軍医と傷読みの花嫁 ~閉じこもり薬師は、傷もちの旦那様に愛される〜
 


 パシャパシャと水音が響く。
 庭先の井戸の前で、凪は水を張った桶で顔を洗っていた。
 顔を上げると、桶の水は土で濁っていた。
「汚れていたんだ。だから……」
 将臣が「顔を洗ってきなさい」と言った意味に、今さら気づいた。
 また、薫子の完璧な姿が脳裏によぎり、つい、桶の淵を強く握ってしまう。 
(将臣様……泥まみれの私に、呆れられたかしら)
 急に胸が締め付けられた。
「でも……あのお方はお優しいわ。食事の準備までやっていただいているじゃないの」
(ずっと奥座敷で薬を引いてた。おしゃれに縁がないのは仕方がないこと!)
 凪は桶の水を勢いよく流した。
「さあ、私も夕餉の準備を手伝わないと」
(将臣様を支えるって決めたのだから)
 凪は自分を鼓舞するように、たすきをするりと解いた。

 凪が食後の食器を下げていると、将臣が頬の傷を触っていた。
「傷が、痛むのですか?」
「たまにな。
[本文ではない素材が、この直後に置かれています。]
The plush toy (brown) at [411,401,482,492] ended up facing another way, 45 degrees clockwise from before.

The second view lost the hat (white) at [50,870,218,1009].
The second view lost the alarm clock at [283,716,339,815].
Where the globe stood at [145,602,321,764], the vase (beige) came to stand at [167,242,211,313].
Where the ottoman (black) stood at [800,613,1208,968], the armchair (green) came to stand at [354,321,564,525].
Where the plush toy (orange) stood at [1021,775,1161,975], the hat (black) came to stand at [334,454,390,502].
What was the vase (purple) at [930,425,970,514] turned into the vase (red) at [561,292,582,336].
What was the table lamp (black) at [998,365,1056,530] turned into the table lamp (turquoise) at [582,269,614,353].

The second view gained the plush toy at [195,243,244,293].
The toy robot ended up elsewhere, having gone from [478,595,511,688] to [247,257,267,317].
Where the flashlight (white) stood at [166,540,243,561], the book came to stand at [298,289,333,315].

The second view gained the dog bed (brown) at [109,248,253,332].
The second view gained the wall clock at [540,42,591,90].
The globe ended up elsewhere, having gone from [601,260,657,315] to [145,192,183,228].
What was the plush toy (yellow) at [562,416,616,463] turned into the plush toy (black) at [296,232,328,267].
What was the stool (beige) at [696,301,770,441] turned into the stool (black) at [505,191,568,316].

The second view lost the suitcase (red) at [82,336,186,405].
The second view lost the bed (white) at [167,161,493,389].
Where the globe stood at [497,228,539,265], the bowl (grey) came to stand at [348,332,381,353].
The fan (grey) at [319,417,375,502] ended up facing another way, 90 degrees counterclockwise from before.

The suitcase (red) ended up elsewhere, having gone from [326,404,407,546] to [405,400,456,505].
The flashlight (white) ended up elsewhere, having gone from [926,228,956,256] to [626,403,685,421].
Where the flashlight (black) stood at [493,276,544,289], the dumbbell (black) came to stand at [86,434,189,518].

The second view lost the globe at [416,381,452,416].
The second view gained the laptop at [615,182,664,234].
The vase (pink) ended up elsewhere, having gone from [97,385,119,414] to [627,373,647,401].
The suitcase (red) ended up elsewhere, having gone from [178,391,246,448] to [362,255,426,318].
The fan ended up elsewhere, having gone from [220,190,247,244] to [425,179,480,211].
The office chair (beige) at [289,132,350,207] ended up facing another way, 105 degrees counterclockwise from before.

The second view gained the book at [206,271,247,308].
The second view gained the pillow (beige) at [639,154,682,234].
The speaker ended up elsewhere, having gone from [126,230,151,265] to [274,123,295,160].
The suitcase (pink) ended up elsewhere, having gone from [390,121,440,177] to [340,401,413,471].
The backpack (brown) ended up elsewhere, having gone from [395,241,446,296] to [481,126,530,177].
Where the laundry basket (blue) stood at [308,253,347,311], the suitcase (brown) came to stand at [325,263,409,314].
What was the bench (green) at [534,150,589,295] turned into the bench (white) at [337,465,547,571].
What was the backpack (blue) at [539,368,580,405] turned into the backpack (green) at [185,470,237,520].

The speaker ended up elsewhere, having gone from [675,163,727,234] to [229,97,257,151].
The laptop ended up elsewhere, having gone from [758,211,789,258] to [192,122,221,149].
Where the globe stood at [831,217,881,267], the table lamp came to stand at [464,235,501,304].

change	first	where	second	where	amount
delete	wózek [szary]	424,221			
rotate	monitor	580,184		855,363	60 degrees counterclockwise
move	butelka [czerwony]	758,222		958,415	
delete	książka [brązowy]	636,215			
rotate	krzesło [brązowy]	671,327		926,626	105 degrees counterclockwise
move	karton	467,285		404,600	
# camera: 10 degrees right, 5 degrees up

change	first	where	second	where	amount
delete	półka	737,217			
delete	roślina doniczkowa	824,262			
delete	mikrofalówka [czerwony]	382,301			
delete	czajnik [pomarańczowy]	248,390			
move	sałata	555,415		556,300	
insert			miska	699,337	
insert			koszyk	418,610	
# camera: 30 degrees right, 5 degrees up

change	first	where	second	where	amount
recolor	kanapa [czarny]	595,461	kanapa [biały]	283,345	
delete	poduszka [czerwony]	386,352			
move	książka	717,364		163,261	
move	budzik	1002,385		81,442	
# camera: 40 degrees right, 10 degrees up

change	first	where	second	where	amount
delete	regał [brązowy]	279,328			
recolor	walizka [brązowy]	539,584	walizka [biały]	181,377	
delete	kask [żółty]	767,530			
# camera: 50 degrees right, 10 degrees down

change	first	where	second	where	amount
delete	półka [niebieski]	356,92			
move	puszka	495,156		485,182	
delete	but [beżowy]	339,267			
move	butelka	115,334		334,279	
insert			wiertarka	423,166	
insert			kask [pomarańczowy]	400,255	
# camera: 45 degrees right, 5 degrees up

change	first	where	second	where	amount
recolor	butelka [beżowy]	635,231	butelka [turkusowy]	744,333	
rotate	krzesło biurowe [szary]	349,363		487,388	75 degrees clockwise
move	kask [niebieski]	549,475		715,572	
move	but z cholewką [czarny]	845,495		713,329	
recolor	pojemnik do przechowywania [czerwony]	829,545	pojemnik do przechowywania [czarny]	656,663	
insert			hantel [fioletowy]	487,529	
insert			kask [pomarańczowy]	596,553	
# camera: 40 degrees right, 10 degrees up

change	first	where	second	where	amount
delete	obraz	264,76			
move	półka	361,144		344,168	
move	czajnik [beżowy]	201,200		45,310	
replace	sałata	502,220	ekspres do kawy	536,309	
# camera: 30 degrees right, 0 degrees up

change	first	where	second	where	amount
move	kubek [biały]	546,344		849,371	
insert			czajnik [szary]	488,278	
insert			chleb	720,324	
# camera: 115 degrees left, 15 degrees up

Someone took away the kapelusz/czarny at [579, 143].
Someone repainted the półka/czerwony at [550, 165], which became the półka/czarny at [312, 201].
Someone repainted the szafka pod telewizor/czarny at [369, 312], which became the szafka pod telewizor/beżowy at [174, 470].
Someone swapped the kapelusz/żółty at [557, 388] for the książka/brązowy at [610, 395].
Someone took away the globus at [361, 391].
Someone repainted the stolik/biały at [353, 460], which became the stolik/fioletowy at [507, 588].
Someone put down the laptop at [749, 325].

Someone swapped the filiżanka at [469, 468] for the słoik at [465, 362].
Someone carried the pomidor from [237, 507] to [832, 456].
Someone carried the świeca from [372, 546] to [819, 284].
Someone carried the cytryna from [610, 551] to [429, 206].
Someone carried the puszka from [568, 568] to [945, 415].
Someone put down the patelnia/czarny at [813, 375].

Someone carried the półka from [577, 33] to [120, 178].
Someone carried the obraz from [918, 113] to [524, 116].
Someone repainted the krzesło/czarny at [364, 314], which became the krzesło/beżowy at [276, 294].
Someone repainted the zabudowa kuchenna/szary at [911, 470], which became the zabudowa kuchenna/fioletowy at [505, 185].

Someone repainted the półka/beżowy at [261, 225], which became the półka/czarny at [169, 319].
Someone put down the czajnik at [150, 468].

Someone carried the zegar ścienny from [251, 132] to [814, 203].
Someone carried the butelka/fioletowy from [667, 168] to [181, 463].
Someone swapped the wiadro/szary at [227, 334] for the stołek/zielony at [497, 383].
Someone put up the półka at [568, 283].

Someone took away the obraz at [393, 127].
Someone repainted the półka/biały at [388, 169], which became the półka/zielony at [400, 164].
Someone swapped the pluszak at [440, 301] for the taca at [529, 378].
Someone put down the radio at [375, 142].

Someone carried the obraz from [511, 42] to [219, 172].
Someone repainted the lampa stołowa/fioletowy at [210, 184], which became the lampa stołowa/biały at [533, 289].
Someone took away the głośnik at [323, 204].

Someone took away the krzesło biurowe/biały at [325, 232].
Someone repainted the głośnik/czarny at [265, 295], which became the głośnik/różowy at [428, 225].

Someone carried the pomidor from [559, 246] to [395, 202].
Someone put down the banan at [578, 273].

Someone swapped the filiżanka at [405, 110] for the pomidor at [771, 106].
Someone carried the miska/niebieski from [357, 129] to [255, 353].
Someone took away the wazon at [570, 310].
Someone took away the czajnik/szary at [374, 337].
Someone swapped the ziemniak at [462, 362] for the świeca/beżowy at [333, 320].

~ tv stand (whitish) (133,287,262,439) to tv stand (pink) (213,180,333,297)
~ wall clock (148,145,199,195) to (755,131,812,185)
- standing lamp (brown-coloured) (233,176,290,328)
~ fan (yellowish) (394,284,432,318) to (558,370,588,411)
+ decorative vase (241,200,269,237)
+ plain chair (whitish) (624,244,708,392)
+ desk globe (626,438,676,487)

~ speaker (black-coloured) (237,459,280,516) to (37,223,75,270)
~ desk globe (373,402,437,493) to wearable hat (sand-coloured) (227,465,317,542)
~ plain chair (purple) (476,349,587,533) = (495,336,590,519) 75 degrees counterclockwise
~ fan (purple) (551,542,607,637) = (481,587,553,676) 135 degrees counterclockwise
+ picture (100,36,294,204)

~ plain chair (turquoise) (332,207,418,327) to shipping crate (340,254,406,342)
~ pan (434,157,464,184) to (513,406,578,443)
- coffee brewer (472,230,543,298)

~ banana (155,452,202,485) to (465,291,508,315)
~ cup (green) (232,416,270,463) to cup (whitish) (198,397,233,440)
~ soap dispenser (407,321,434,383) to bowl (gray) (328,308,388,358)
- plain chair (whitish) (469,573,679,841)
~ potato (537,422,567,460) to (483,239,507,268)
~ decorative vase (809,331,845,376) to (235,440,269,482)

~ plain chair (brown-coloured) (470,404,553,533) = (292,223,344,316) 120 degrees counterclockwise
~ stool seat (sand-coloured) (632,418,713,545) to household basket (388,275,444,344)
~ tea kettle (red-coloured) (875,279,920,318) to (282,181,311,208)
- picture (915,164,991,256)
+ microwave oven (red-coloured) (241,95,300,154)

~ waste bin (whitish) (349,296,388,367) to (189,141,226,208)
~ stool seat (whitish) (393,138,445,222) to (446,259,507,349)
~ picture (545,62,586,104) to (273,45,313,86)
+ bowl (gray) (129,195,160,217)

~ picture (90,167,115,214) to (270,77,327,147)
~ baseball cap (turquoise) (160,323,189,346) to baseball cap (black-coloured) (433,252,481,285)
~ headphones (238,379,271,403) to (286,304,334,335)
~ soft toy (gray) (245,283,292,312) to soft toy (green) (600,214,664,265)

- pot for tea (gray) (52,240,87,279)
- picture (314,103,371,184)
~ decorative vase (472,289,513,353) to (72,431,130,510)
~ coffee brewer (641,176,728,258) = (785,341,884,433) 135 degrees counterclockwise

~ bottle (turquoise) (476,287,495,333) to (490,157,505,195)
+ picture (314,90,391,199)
古傷の痛みは、ぶり返すんだな」
「空気が乾燥してきたからかもしれませんね。ちょうどヨモギを収穫したんです。炎症を抑える軟膏をお作りしますね」
 将臣は優しい笑顔を見せる。
「ああ。助かる」
(ほら、こんなに自然に笑ってくださる。だから、大丈夫!)
 皿を炊事場へと運び込み、桶の水につけいく。水面には、自分の顔が映っていた。凪はそれをじっと見つめて動けなくなる。 
(大丈夫、よね……?)
 胸の奥に生まれた小さな不安は、綺麗には消えてくれなかった。

(将臣様は……本当に、私との結婚を望んでいらっしゃったのかしら……)

 秋の風に木々がざわめく。その音に呼応するように、凪の胸の内もざわついていた。